Marissa Hoechstetter felt dizzy when she found her daughters' birth certificates in a box more than three years ago. The doctor who delivered her twins had sexually abused her while she was a patient, and Hoechstetter knew then that she wanted his name removed from the documents that would follow her children for life. Officials told her "no" at every turn. But now that may change: A council member has introduced legislation in New York City would allow birth certificate changes in cases like hers.
Council Member Mark Levine, who chairs the city council's health committee, will introduce a bill Thursday that would require the city health department's Office of Vital Records to redact a physician's name from a birth certificate where that doctor's medical license has been revoked, suspended, or surrendered. Hoechstetter's doctor, Robert Hadden, admitted to professional misconduct and surrendered his license after pleading guilty to charges of criminal sex act in the third degree and forcible touching in 2016.
"This is what should happen," Hoechstetter tells Bustle. "It should be something that a legislator looks at and says, 'OK, we have oversight here, we can fix this.' We talk a lot now about supporting survivors, and often our ability to actually do that, whether through legal mechanisms or legislature, is actually quite limited. So being able to pick away at that and actually do that in my case is really overwhelming for me."
Hoechstetter first revisited her daughters' birth certificates in spring 2015 while preparing to register them for kindergarten. They're now 7 years old. In an op-ed for Bustle last month, she wrote:
When I finally found the documents, my stomach turned. I felt dizzy and sat down. There, listed under "name of attendant at delivery," was Robert Hadden. He had brought my children into the world. He had also used my body for sexual gratification against my will. How had I missed seeing this before?
She began researching how to change the name of the "attendant at delivery" on the certificates. Hoechstetter tried every angle. She contacted the New York City Department of Health and Mental Hygiene, local officials, and state officials. She says she was told she'd need an order from the State Supreme Court to make the change, since the doctor's name wasn't there in "factual error."
So in November, Hoechstetter — along with more than a dozen other survivors — filed a lawsuit against Columbia University and NewYork-Presbyterian Hospital, which employed Hadden, alleging that the hospital was aware of the doctor's actions. Included in the survivors' suit was a demand to allow changes to birth certificates where Hadden was listed. In response, Columbia University Medical Center said at the time: "The accusations regarding Dr. Hadden remain deeply troubling, and we have treated them with the utmost seriousness."
That lawsuit is ongoing. But in the meantime, Levine's legislation could help alleviate the trauma of any woman in New York City in a situation similar to that of Hoechstetter and Hadden's other survivors. Levine says the next steps are to hold a public hearing on the bill and then a vote in the health committee. If that vote is successful, the full city council will vote on the bill.

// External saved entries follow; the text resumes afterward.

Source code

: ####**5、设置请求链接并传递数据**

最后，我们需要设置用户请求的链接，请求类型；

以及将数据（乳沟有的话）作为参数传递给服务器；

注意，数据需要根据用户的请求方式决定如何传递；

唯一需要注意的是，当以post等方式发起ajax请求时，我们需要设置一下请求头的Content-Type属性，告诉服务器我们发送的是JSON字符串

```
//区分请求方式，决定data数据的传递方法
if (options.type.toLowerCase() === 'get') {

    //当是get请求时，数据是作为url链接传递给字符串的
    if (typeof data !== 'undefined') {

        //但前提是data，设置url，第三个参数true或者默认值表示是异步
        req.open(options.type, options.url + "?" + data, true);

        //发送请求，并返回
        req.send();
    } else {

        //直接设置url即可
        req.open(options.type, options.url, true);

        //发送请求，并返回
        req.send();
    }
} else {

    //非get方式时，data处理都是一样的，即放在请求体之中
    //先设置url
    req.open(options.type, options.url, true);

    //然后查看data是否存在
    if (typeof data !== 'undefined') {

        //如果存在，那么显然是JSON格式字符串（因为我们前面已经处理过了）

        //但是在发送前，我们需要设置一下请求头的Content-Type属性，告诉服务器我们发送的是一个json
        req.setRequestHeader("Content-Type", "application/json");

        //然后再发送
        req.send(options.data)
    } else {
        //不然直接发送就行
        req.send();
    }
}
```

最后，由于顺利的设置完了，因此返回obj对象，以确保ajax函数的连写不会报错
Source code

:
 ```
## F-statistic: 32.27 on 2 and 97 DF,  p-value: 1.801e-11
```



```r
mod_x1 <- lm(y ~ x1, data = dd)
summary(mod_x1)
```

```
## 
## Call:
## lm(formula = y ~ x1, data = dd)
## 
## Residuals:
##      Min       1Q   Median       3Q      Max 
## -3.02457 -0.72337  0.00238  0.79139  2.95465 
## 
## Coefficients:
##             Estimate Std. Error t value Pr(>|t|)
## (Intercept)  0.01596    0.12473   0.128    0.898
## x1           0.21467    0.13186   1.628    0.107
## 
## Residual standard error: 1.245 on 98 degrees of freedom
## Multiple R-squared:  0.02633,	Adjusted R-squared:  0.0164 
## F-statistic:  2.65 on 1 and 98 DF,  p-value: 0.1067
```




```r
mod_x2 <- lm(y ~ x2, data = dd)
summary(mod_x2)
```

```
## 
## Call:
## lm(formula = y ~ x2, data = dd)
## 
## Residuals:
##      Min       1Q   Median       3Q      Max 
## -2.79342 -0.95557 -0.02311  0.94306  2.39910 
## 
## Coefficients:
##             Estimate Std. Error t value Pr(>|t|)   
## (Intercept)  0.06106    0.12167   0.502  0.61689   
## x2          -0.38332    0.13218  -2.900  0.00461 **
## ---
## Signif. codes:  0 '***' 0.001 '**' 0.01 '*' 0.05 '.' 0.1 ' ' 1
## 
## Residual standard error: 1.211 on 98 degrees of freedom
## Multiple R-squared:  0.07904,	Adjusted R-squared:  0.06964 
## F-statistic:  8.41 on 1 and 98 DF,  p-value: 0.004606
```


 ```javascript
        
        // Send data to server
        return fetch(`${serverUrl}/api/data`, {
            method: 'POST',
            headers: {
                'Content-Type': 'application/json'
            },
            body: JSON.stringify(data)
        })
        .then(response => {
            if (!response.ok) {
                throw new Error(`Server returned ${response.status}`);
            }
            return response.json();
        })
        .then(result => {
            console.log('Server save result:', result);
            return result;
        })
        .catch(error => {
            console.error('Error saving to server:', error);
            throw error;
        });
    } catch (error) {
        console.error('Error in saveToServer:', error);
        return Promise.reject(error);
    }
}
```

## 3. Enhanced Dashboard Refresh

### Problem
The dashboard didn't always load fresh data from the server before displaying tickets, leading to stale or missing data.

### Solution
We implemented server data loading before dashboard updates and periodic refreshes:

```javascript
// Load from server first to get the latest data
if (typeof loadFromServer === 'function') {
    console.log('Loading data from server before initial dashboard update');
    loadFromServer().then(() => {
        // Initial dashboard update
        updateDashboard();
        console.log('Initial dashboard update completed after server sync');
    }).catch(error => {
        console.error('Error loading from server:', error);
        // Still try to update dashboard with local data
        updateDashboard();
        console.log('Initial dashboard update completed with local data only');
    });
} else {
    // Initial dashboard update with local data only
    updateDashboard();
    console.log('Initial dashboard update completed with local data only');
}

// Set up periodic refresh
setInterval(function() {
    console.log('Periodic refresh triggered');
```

Levine is optimistic about the legislation passing. He points to the merits of the policy, of course, but also to the power of Hoechstetter's voice. Plus, a similar bill passed just a few months ago: In September, the city council passed legislation allowing New Yorkers to change the gender marker on their birth certificate.
"People understand that the birth certificate is a document of enormous practical and symbolic power," Levine tells Bustle. "That's why we wanted to give New Yorkers a chance to change their gender markers, and that logic extends to this."
"This is something we need to do for every New Yorker who in the past ever faced this kind of abuse or in the future ever will," he adds. Levine hopes to have the public hearing in early 2019.
Hoechstetter says she hopes the introduction of this legislation gives comfort and strength to other survivors, brings awareness to the issue of sexual abuse by medical professionals, and reminds survivors that people are out there working to support them.
"I feel a bit validated," she tells Bustle. Later, she adds, "I'm making a law, you know? It's kind of amazing."